## Records taken from a dataset:
★ ★ ★ ★

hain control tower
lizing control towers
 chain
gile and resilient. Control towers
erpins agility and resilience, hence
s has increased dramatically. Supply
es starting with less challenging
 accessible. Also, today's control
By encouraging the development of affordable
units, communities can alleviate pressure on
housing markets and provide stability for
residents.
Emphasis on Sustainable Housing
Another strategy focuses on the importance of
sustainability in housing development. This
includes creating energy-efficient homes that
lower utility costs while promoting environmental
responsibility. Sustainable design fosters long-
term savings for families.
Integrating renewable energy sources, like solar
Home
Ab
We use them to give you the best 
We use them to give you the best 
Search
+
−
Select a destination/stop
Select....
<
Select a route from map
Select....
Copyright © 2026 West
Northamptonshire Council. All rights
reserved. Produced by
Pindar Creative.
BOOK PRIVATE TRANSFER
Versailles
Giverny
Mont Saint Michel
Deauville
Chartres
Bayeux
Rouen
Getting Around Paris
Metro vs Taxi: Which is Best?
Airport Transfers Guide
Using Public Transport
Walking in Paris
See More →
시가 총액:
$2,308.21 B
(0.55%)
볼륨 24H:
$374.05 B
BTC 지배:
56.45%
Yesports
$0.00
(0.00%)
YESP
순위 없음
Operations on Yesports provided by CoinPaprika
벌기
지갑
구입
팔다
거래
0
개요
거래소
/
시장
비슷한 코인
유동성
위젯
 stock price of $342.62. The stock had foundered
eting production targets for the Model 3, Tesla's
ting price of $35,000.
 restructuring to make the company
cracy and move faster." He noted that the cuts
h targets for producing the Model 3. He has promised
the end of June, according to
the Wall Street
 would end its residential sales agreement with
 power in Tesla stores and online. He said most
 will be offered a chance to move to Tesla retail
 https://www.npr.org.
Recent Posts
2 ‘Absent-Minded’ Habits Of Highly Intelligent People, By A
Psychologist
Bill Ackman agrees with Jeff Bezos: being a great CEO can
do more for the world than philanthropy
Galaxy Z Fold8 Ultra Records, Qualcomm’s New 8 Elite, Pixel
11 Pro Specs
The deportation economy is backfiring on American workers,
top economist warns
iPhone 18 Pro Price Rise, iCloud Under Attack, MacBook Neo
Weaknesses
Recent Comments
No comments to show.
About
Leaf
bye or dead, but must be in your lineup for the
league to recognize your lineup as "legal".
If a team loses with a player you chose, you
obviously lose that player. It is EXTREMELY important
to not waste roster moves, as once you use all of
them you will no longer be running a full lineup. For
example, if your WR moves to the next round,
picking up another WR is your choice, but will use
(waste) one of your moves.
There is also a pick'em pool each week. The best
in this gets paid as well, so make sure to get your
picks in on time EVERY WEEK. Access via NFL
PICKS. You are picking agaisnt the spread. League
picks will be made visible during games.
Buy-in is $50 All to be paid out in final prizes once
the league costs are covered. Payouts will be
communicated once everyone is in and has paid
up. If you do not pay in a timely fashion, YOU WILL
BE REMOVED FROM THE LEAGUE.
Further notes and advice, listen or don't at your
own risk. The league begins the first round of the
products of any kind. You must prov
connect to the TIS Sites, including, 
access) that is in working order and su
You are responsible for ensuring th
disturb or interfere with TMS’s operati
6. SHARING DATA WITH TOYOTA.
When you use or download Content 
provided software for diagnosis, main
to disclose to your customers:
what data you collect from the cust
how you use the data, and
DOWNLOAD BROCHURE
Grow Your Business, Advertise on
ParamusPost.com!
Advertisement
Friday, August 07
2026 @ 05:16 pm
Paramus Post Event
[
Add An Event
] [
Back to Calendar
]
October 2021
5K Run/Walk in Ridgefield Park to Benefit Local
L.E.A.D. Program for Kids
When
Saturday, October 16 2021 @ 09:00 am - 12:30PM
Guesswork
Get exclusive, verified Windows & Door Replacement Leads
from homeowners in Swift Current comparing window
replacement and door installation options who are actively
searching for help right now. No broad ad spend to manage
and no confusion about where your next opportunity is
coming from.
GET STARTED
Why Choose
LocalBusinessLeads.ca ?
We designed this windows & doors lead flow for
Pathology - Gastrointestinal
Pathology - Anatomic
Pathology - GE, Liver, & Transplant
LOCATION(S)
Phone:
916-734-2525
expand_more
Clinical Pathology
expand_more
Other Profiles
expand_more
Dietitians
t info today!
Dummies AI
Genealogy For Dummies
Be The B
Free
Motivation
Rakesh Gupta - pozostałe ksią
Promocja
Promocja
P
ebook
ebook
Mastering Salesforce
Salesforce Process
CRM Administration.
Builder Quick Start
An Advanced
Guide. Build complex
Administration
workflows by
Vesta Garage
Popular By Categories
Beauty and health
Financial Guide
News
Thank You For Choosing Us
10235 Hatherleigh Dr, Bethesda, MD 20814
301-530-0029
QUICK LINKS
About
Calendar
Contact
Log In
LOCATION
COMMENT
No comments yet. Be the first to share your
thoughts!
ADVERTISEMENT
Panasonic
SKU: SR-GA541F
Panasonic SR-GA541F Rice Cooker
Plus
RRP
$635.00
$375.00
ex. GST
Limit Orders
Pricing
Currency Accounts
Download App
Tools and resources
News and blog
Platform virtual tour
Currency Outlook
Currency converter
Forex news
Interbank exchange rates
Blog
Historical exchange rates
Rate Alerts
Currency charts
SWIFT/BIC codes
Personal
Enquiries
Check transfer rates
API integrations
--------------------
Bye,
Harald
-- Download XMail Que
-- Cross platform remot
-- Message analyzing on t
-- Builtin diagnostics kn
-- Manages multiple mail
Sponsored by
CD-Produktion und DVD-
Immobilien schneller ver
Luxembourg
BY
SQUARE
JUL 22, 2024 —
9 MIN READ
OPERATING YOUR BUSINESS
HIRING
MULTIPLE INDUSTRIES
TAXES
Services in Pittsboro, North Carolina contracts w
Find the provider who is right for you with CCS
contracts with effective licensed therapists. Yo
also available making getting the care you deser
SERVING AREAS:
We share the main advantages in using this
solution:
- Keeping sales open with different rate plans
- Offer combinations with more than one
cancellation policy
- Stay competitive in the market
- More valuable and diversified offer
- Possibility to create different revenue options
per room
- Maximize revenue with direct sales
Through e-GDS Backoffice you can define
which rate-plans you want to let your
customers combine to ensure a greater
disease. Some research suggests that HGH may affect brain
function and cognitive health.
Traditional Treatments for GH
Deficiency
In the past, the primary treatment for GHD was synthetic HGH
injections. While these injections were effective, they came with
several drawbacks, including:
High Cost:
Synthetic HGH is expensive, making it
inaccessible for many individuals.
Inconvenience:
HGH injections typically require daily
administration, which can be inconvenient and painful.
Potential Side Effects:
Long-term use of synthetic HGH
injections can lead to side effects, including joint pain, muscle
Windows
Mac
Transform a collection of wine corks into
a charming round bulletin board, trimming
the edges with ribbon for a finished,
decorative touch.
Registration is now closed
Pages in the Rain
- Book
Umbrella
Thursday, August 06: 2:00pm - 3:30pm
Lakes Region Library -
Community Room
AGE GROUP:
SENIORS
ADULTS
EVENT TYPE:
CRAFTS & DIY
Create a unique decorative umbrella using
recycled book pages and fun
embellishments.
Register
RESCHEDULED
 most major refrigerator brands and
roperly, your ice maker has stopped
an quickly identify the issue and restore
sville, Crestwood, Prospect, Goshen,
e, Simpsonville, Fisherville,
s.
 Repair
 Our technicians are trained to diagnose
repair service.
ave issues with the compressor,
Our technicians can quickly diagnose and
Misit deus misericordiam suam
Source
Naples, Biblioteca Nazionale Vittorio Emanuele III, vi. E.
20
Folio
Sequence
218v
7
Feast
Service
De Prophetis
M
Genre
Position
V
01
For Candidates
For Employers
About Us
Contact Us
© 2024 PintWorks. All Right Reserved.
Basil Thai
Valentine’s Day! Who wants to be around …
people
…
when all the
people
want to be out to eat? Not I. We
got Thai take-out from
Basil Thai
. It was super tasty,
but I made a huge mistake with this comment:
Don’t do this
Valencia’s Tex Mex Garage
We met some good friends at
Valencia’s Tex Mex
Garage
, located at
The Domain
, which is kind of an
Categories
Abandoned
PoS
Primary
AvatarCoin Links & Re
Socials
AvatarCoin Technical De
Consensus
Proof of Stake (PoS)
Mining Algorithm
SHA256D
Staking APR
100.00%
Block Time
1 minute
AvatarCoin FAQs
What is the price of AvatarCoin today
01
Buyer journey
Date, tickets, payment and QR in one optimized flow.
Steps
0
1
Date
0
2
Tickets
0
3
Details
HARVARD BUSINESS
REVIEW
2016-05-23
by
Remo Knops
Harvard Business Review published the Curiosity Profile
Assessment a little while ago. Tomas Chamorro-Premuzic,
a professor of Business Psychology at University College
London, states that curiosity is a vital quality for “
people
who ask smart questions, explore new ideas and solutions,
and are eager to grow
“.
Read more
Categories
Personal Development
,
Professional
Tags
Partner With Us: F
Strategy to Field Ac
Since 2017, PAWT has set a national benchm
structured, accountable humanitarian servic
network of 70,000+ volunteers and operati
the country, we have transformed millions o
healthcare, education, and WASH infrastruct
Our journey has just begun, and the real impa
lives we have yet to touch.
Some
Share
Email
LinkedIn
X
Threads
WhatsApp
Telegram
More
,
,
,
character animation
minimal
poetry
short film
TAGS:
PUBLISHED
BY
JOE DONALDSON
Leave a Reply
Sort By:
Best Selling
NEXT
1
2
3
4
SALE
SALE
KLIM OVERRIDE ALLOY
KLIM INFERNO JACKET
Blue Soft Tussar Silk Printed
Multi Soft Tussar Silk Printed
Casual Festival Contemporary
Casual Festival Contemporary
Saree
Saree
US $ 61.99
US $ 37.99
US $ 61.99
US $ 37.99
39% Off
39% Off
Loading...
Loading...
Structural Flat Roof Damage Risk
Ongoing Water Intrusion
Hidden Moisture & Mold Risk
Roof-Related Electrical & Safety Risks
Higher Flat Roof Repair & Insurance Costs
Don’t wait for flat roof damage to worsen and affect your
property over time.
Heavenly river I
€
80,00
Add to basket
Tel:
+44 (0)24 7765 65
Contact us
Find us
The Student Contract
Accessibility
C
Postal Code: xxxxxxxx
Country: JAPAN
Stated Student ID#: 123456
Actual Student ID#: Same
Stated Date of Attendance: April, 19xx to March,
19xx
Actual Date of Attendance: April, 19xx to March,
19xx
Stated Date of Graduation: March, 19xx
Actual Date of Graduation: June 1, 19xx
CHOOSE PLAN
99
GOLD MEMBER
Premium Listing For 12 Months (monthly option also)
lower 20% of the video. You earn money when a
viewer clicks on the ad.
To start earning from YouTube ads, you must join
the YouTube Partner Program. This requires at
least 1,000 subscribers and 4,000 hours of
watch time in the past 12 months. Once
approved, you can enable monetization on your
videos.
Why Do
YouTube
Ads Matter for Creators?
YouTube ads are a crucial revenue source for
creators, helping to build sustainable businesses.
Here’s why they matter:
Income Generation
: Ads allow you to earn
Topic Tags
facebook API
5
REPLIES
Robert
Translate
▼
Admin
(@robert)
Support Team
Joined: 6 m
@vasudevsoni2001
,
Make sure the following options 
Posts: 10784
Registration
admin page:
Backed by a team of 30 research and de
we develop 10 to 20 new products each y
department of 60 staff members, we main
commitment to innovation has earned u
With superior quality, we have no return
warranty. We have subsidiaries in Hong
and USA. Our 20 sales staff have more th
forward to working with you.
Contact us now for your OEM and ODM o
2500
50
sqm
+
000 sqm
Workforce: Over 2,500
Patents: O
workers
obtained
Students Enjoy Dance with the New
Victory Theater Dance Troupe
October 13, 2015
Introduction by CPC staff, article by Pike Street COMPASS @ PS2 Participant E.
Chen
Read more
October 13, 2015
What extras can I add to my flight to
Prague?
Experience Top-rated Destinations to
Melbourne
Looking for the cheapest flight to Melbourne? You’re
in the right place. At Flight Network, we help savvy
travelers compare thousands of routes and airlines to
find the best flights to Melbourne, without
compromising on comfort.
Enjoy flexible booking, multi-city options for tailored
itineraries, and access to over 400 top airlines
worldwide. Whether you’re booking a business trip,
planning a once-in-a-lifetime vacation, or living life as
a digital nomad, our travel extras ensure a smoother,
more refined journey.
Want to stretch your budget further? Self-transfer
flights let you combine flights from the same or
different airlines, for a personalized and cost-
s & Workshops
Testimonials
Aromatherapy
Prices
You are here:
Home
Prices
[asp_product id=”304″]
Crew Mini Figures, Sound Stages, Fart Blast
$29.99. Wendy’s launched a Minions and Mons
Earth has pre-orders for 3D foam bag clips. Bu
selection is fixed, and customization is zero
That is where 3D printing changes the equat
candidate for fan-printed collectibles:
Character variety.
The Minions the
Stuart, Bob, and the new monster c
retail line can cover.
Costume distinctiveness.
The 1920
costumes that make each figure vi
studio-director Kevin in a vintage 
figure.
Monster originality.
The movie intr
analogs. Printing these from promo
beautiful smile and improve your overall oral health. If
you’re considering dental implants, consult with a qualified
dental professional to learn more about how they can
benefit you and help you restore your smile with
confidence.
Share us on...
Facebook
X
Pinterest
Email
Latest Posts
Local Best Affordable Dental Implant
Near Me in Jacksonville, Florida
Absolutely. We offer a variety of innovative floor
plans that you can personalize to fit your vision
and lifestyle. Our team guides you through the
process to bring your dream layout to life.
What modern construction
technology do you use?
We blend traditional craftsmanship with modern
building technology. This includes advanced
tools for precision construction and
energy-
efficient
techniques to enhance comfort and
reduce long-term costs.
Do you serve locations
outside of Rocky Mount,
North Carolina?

★ ★ ★ ★

Can you duplicate the listing above from its first line up to and including the line with "Emphasis on Sustainable Housing"?

## Reply to the task:
hain control tower
lizing control towers
 chain
gile and resilient. Control towers
erpins agility and resilience, hence
s has increased dramatically. Supply
es starting with less challenging
 accessible. Also, today's control
By encouraging the development of affordable
units, communities can alleviate pressure on
housing markets and provide stability for
residents.
Emphasis on Sustainable Housing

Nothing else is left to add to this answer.